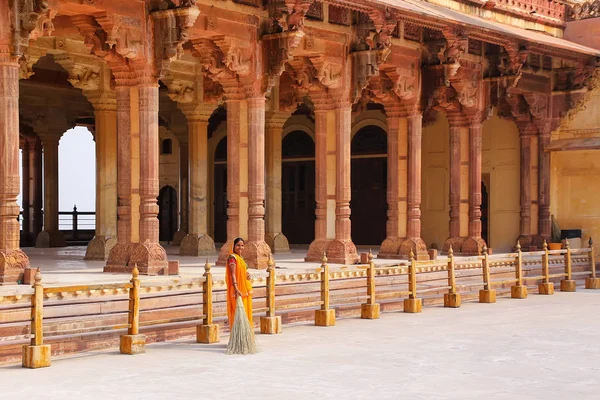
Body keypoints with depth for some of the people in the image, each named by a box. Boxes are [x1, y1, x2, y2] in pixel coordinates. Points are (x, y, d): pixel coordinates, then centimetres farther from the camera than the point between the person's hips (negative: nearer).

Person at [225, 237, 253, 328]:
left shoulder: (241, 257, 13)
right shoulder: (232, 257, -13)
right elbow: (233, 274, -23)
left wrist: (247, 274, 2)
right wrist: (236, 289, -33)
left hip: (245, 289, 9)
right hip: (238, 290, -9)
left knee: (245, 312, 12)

——————————

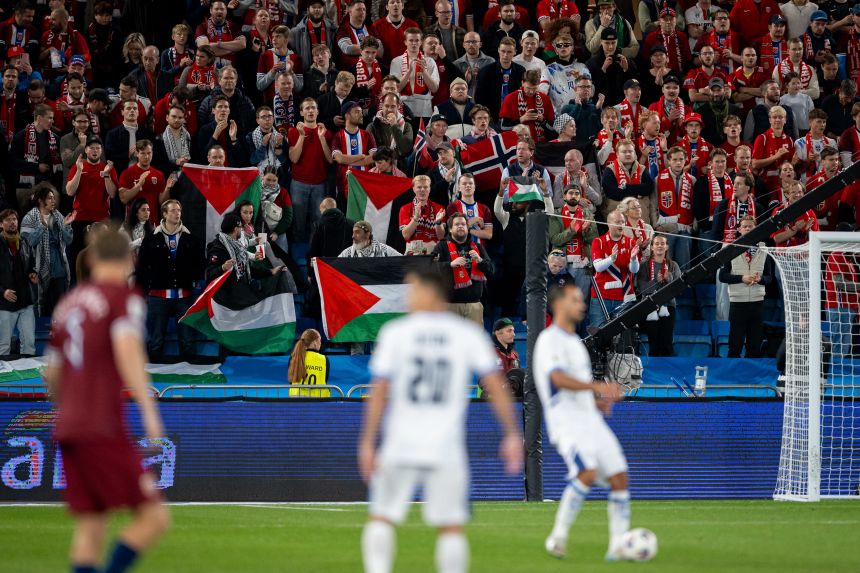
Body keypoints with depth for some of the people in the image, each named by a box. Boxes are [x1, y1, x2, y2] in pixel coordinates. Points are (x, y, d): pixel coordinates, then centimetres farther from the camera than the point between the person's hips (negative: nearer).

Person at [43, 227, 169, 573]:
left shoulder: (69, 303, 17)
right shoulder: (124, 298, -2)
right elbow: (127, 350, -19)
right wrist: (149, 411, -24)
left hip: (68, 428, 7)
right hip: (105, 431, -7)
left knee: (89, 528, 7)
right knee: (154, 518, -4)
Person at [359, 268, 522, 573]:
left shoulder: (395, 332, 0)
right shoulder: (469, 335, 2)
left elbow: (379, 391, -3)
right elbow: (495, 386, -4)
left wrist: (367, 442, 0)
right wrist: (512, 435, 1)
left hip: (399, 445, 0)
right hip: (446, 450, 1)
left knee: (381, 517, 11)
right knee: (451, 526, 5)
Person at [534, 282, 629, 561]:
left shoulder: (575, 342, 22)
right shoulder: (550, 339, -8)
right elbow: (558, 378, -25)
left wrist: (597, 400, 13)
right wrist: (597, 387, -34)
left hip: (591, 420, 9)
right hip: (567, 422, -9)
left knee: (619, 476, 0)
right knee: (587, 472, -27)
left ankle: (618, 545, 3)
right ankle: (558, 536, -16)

——————————

EXERCISE PROMPT ▸
Retype exactly the lines above, from the one with "right shoulder: (232, 257, -13)" through the one with "left knee: (245, 312, 12)", inclusive.

OUTPUT ▸
right shoulder: (232, 257, -13)
right elbow: (233, 274, -23)
left wrist: (247, 274, 2)
right wrist: (236, 289, -33)
left hip: (245, 289, 9)
right hip: (238, 290, -9)
left knee: (245, 312, 12)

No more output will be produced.